The arrest of at least 10 reporters since the turn of the year and new Internet restrictions point to a battening down of social control ahead of Iran's March elections.
The international focus may be on Iran's nuclear program and all the war talk that's surrounded it. But less noticed is that Iran is gearing up for parliamentary elections in March. Every early sign is that it will be as closely controlled an affair as the 2009 presidential contest that kept Mahmoud Ahmadinejad in power for a second term.
Skip to next paragraphIran's supreme religious leader Ayatollah Ali Khamenei may have called Mr. Ahmadinejad's landslide victory a "divine assessment." But forces other than God probably had a hand in Ahmadinejad's victory; there was strong evidence of widespread fraud, which sparked protests on a scale not seen since the 1979 Islamic Revolution.
While those protests have since been quashed, the grievances behind them remain. If anything, they have gathered in strength, with an economy suffering blows from US-led international sanctions and ongoing crackdowns against citizens. The smart money is on a parliamentary election whose results are massaged, much as the presidential elections were. But even fixed results will still show shifts in Iran's complex political landscape.
All of this matters because Iran isn't the religious dictatorship that the West imagines. A democracy? Hardly. But there are factions within the elite, and powerful forces in broader society that have influence. Supreme religious leader Ayatollah Ali Khamenei's power may be vast, and in theory stems from him being an emissary of God on earth, but in practice he has to bow to more prosaic concerns. There has been persistent speculation throughout the year that Ayatollah Khamenei is fed up with Mr. Ahmadinejad's obsession with end-times millenarian beliefs, representing just one of the fissures on the right in Iran.
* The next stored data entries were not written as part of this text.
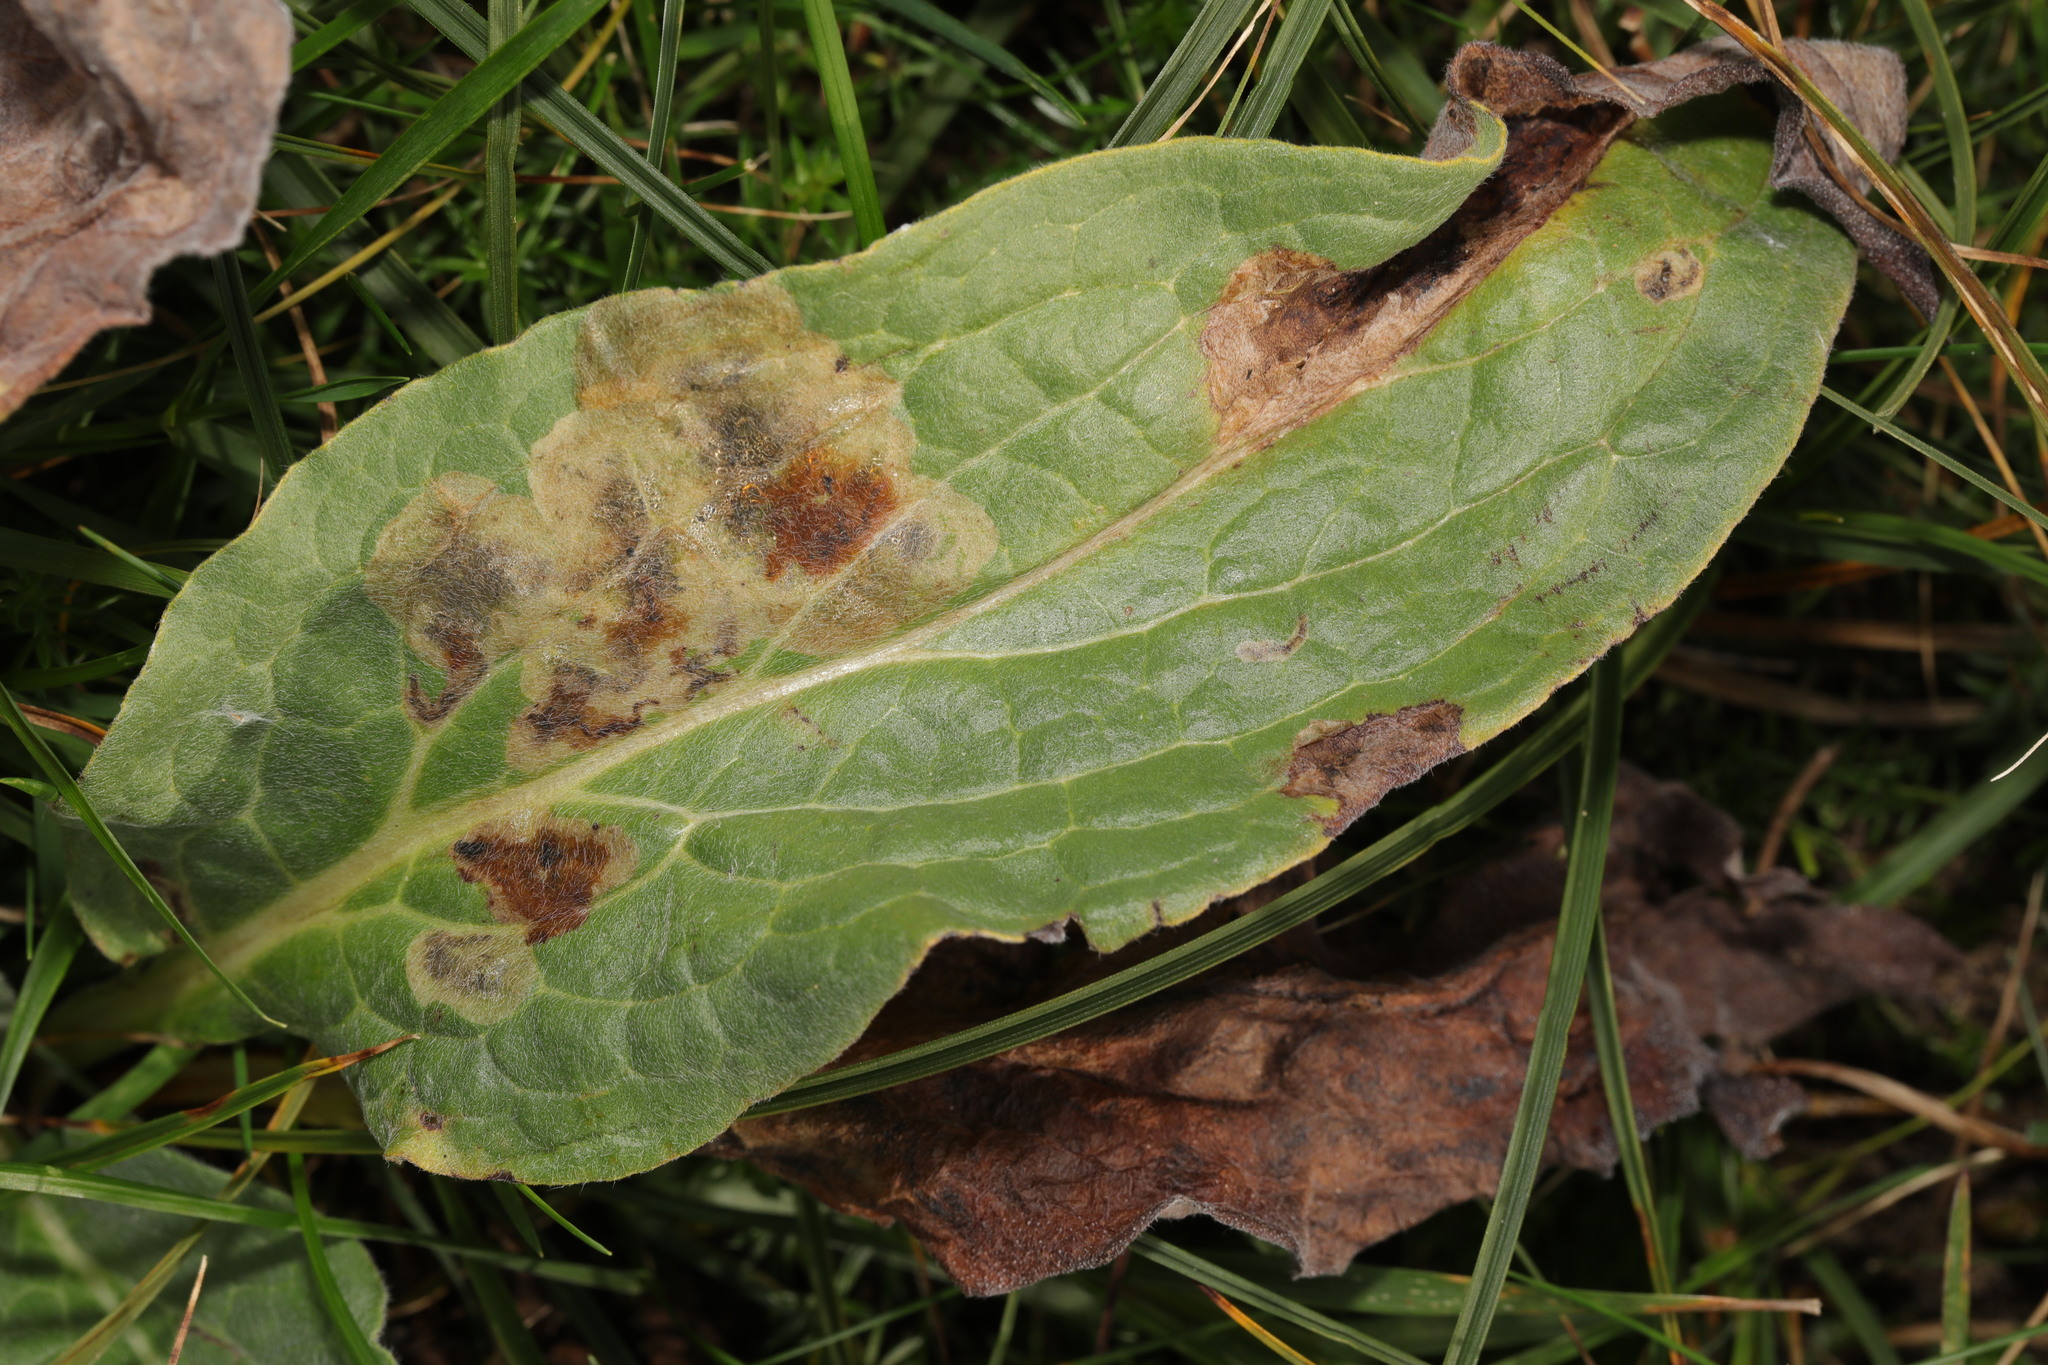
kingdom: Plantae
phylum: Tracheophyta
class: Magnoliopsida
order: Boraginales
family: Boraginaceae
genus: Cynoglossum
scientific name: Cynoglossum officinale
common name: Hound's-tongue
Though the country is putting on a brave face internationally, there is evidence that the contradiction of having nominally democratic institutions under a theocratic umbrella is growing ever tougher to sustain. The country is desperately trying to tamp down on the free flow of information.
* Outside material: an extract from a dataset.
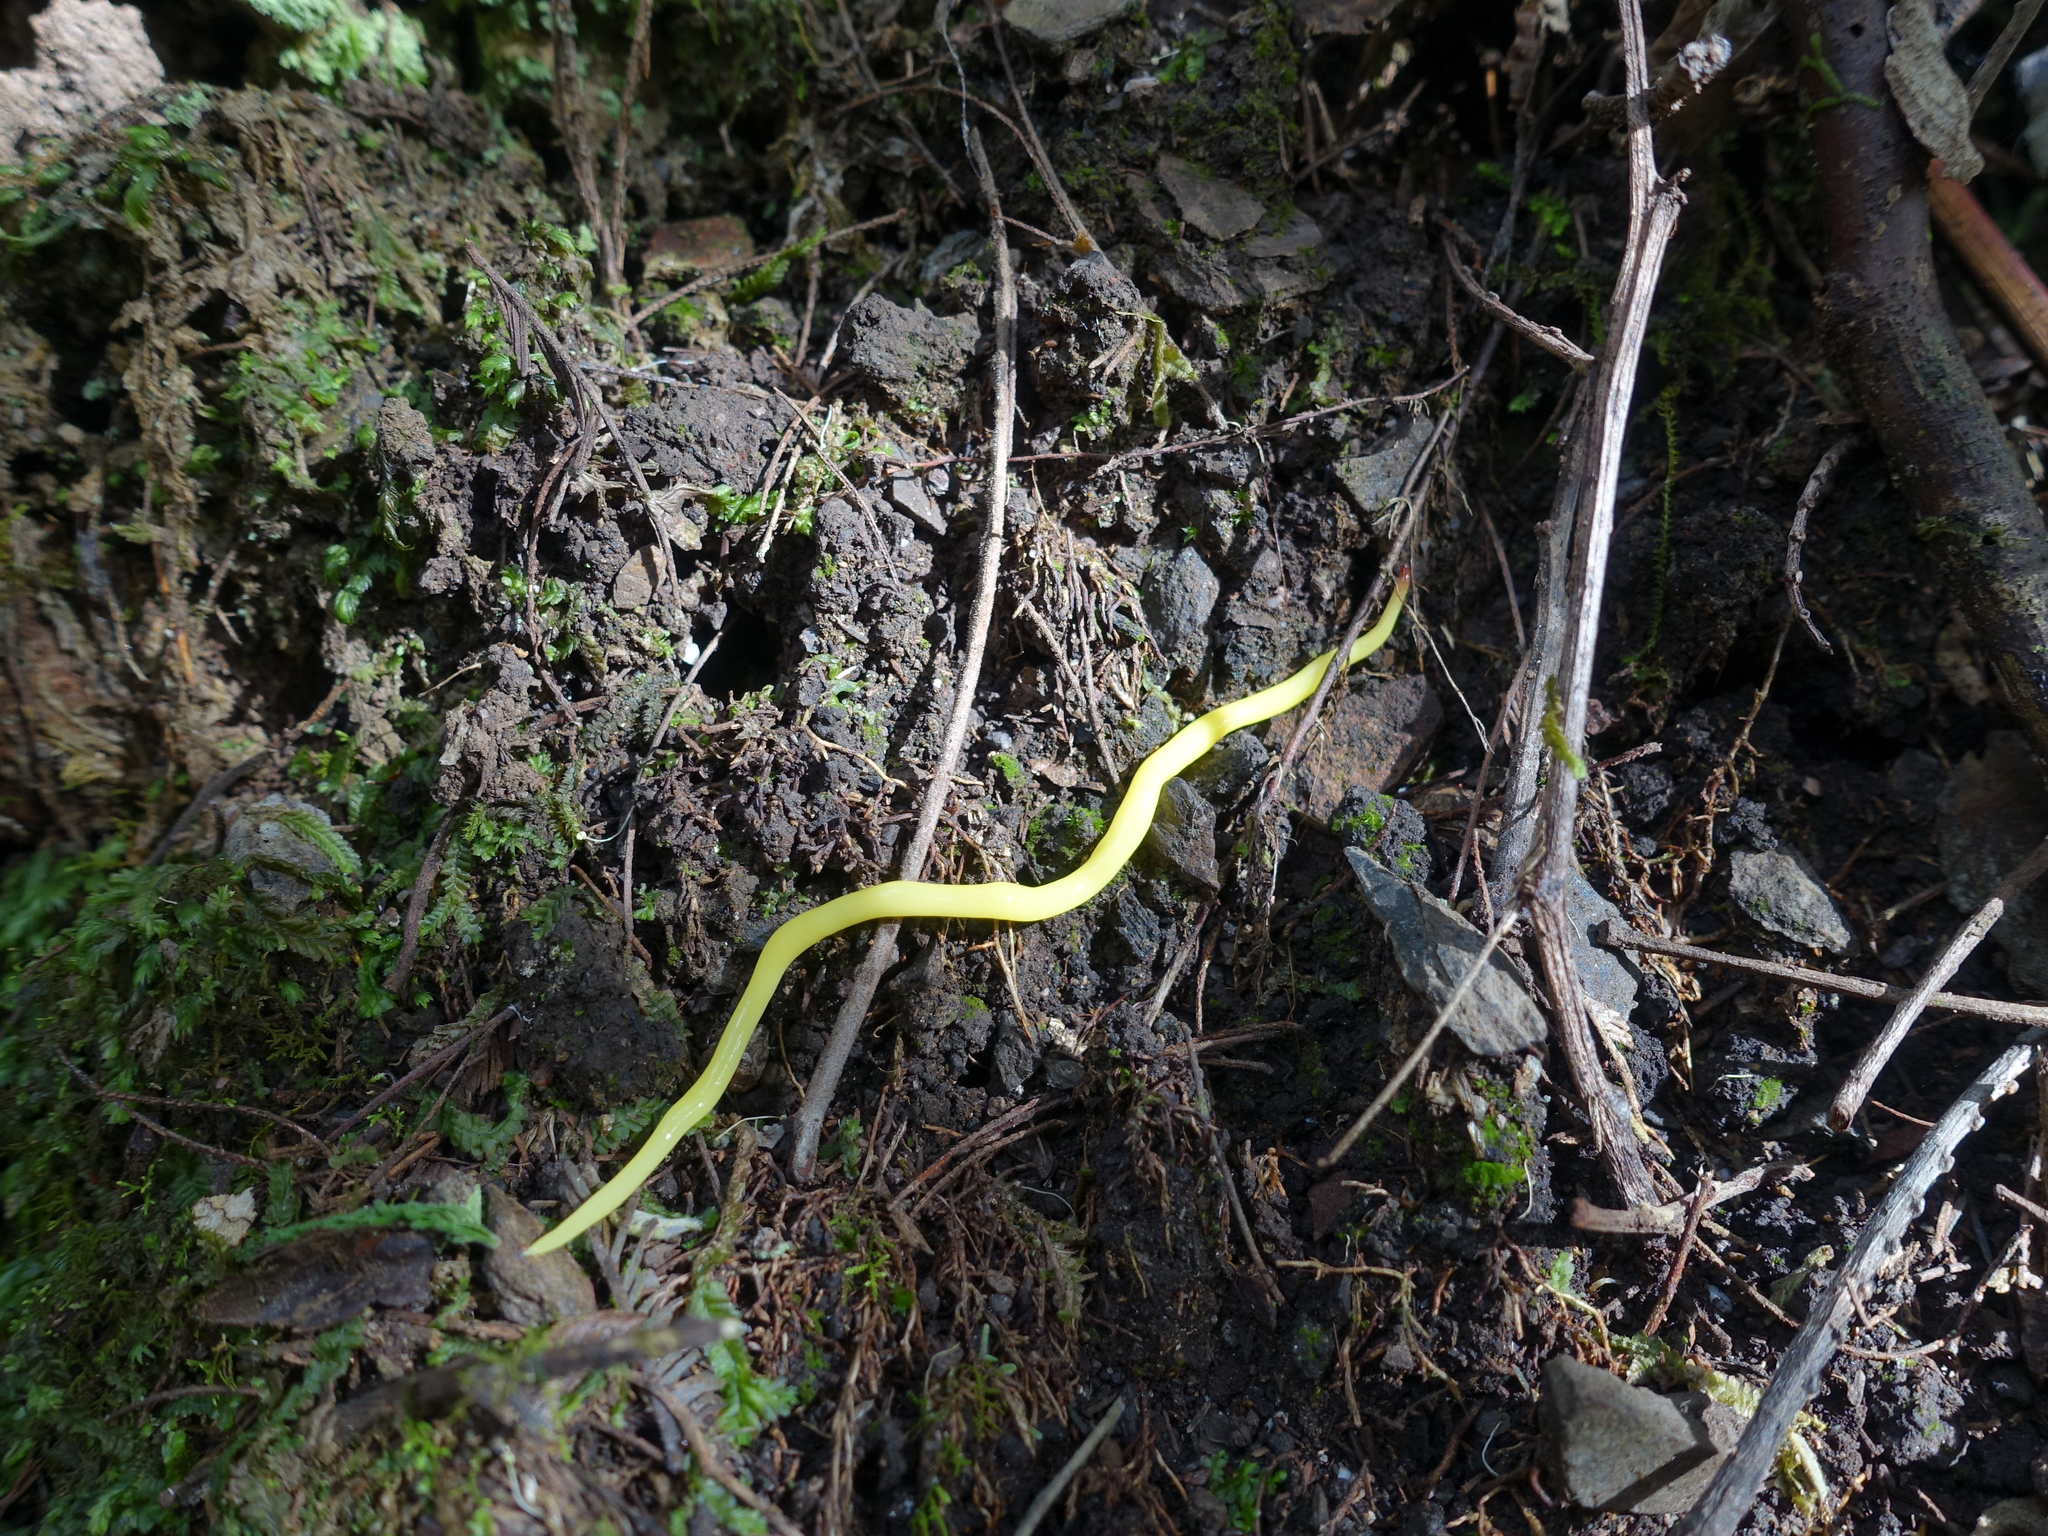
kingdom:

Human Rights Watch reports that 10 journalists and bloggers have been arrested since the start of the year and the arrests "appear to be part of the government?s most recent campaign to disrupt the free flow of information ahead of parliamentary elections."
Most of those were arrested by armed government agents storming their homes. Human Rights Watch says all of the detainees "have been associated with reformist papers or websites critical of government policies."
The Committee to Protect Journalists says that Iran had 42 reporters locked up last year, the highest number in the world.